• _WHAT YOU WILL DO_:
A. Output the transparency tutorial from "(Rs Sr + Rd" up to and including "transparent/translucent style effects.".
B. Summarize the OpenGL transparency tutorial in two sentences.

• _TEXT EXCERPT_:
=====

Simple Transparency
Most special effects in OpenGL rely on some type of blending. Blending is used to combine the color of a given pixel
that is about to be drawn with the pixel that is already on the screen. How the colors are combined is based on the
alpha value of the colors, and/or the blending function that is being used. Alpha is a 4th color component usually
specified at the end. In the past you have used GL_RGB to specify color with 3 components. GL_RGBA can be used to
specify alpha as well. In addition, we can use glColor4f() instead of glColor3f().
Most people think of Alpha as how opaque a material is. An alpha value of 0.0 would mean that the material is completely
transparent. A value of 1.0 would be totally opaque.
The Blending Equation
If you are uncomfortable with math, and just want to see how to do transparency, skip this section. If you want to
understand how blending works, this section is for you.
(Rs Sr + Rd Dr, Gs Sg + Gd Dg, Bs Sb + Bd Db, As Sa + Ad Da)
OpenGL will calculate the result of blending two pixels based on the above equation. The s and r subscripts specify the
source and destination pixels. The S and D components are the blend factors. These values indicate how you would like
to blend the pixels. The most common values for S and D are (As, As, As, As) (AKA source alpha) for S and (1, 1, 1, 1)
- (As, As, As, As) (AKA one minus src alpha) for D. This will yield a blending equation that looks like this:
(Rs As + Rd (1 - As), Gs As + Gd (1 - As), Bs As + Bs (1 - As), As As + Ad (1 - As))
This equation will yield transparent/translucent style effects.
Blending in OpenGL
In GL, to set up blending we first need to enable it just like everything else. Then we set the equation, and turn off
depth buffer writing when drawing transparent objects, since we still want objects behind the translucent shapes to be
drawn.
We'll be using the code from lesson seven. We start off by adding two new variables to the top of the code. I'll rewrite
the entire section of code for clarity.
#include <windows.h> // Header File For Windows
#include <gl\gl.h> // Header File For The OpenGL32 Library
#include <gl\glu.h> // Header File For The GLu32 Library
#include <gl\glaux.h> // Header File For The GLaux Library
static HGLRC hRC; // Permanent Rendering Context
static HDC hDC; // Private GDI Device Context
BOOL keys[256]; // Array Used For The Keyboard Routine
BOOL light; // Lighting ON/OFF
BOOL lp; // L Pressed?
BOOL fp; // F Pressed?
BOOL blend; // Blending OFF/ON? ( NEW )
BOOL bp; // B Pressed? ( NEW )
GLfloat xrot; // X Rotation
GLfloat yrot; // Y Rotation
GLfloat xspeed; // X Rotation Speed
GLfloat yspeed; // Y Rotation Speed
GLfloat z=-5.0f; // Depth Into The Screen
GLfloat LightAmbient[]= { 0.5f, 0.5f, 0.5f, 1.0f };
GLfloat LightDiffuse[]= { 1.0f, 1.0f, 1.0f, 1.0f };
GLfloat LightPosition[]= { 0.0f, 0.0f, 2.0f, 1.0f };
GLuint filter; // Which Filter To Use
GLuint texture[3]; // Storage for 3 textures
Add the following two lines somewhere in the InitGL() section of code. What this line does is sets the drawing brightness
of the object to full brightness with 50% alpha. This means when blending is enabled, the object will be 50% transparent.

=====

(Stored entries)
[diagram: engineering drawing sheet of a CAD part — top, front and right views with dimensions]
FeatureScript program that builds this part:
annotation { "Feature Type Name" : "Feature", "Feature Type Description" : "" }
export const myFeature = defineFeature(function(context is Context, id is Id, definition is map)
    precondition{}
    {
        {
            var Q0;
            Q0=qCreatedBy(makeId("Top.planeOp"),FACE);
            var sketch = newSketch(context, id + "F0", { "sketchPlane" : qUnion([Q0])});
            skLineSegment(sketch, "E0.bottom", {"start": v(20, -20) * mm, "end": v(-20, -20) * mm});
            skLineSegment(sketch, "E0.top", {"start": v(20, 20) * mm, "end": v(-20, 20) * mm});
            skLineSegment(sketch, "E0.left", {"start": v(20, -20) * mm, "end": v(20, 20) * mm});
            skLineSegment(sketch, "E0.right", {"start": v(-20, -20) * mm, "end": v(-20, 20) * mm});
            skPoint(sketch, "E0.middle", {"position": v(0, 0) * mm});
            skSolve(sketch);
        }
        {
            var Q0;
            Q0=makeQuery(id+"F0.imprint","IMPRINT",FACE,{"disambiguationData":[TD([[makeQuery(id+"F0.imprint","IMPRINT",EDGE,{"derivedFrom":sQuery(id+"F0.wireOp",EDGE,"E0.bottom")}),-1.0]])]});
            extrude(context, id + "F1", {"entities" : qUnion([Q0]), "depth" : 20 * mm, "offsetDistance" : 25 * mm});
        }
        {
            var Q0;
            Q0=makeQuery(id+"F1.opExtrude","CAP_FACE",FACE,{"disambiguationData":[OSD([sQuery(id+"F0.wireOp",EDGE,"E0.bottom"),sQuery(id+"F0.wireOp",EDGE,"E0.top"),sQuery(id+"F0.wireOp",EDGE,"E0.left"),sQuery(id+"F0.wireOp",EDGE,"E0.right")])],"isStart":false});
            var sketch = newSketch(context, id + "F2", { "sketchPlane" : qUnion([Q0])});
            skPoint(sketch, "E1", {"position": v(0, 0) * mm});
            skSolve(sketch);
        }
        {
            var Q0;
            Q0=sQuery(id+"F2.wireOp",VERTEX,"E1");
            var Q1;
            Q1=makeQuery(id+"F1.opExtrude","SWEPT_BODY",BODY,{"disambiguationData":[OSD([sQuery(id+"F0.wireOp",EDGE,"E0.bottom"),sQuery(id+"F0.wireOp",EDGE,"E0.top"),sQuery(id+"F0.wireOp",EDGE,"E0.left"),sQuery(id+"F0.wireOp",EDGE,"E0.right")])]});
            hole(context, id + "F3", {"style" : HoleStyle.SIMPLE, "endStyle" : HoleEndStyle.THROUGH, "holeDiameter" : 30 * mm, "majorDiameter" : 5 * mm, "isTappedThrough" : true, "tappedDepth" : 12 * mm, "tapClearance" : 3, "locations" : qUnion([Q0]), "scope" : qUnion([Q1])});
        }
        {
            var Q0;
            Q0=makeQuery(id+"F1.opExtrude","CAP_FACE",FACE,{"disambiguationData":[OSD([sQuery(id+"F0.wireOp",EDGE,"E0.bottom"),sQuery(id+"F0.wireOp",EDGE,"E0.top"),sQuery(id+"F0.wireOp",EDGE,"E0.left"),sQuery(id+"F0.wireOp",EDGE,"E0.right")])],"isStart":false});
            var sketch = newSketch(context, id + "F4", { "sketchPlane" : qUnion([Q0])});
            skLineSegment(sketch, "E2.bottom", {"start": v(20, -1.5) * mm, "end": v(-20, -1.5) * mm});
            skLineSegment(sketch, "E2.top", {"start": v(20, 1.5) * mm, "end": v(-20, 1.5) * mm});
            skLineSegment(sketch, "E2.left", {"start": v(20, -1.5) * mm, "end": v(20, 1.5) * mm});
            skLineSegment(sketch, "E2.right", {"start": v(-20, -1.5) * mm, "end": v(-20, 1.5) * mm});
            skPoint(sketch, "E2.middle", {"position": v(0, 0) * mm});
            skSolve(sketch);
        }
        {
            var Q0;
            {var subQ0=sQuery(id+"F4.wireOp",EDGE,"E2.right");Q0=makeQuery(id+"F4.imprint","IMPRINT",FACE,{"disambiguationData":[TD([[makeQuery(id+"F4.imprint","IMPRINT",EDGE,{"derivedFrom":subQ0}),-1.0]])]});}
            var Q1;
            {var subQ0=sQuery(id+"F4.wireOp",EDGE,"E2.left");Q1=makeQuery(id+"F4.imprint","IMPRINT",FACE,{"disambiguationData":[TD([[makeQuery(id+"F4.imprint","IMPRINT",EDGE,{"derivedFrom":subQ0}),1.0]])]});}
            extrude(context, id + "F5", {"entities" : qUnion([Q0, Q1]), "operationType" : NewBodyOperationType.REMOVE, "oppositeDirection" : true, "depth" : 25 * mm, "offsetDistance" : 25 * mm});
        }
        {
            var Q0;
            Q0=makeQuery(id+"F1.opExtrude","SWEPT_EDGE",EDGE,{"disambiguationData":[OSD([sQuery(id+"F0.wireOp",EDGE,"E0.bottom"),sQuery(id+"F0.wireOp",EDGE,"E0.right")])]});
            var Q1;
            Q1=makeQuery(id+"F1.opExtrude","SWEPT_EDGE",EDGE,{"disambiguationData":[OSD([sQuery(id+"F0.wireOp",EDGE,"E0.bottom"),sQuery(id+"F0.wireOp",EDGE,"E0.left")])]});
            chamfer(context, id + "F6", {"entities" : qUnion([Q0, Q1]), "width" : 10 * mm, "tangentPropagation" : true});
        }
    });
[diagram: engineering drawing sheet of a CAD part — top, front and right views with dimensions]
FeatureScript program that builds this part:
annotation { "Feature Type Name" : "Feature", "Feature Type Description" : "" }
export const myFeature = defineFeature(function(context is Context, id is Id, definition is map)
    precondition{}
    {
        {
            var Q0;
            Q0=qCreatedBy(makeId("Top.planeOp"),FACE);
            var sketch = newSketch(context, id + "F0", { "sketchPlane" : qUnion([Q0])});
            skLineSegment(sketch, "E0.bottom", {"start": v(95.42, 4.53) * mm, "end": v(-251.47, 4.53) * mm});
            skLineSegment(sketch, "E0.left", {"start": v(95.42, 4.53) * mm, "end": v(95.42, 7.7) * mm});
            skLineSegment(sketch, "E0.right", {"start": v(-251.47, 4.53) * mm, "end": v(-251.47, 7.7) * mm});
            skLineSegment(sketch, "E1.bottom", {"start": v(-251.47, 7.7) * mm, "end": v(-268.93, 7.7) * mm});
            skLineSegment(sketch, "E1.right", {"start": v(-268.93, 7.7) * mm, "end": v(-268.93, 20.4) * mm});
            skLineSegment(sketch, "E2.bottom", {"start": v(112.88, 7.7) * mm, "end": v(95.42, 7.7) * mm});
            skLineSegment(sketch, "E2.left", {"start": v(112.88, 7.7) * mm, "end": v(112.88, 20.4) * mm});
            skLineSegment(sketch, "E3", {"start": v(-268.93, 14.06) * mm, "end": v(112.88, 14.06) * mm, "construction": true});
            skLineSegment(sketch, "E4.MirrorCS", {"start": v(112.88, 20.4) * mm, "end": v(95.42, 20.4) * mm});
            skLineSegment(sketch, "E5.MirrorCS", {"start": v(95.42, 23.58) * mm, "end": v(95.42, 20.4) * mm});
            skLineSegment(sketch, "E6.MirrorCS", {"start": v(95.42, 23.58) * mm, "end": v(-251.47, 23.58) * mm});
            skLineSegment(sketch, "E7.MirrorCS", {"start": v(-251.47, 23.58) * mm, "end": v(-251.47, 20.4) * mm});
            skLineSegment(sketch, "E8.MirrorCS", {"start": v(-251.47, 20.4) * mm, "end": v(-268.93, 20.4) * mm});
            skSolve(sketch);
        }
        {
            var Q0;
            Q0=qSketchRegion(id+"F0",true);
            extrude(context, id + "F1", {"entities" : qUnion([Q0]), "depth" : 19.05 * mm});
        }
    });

=====

• _LIST OF SOLUTIONS_:
A.
(Rs Sr + Rd Dr, Gs Sg + Gd Dg, Bs Sb + Bd Db, As Sa + Ad Da)
OpenGL will calculate the result of blending two pixels based on the above equation. The s and r subscripts specify the
source and destination pixels. The S and D components are the blend factors. These values indicate how you would like
to blend the pixels. The most common values for S and D are (As, As, As, As) (AKA source alpha) for S and (1, 1, 1, 1)
- (As, As, As, As) (AKA one minus src alpha) for D. This will yield a blending equation that looks like this:
(Rs As + Rd (1 - As), Gs As + Gd (1 - As), Bs As + Bs (1 - As), As As + Ad (1 - As))
This equation will yield transparent/translucent style effects.

B. Blending in OpenGL combines the color of a pixel about to be drawn with the pixel already on the screen, based on alpha and/or the blending function, where an alpha of 0.0 is completely transparent and 1.0 is totally opaque. Using source alpha and one minus source alpha as the blend factors yields transparent or translucent effects, and setting this up means enabling blending, setting the equation, and turning off depth buffer writing when drawing transparent objects.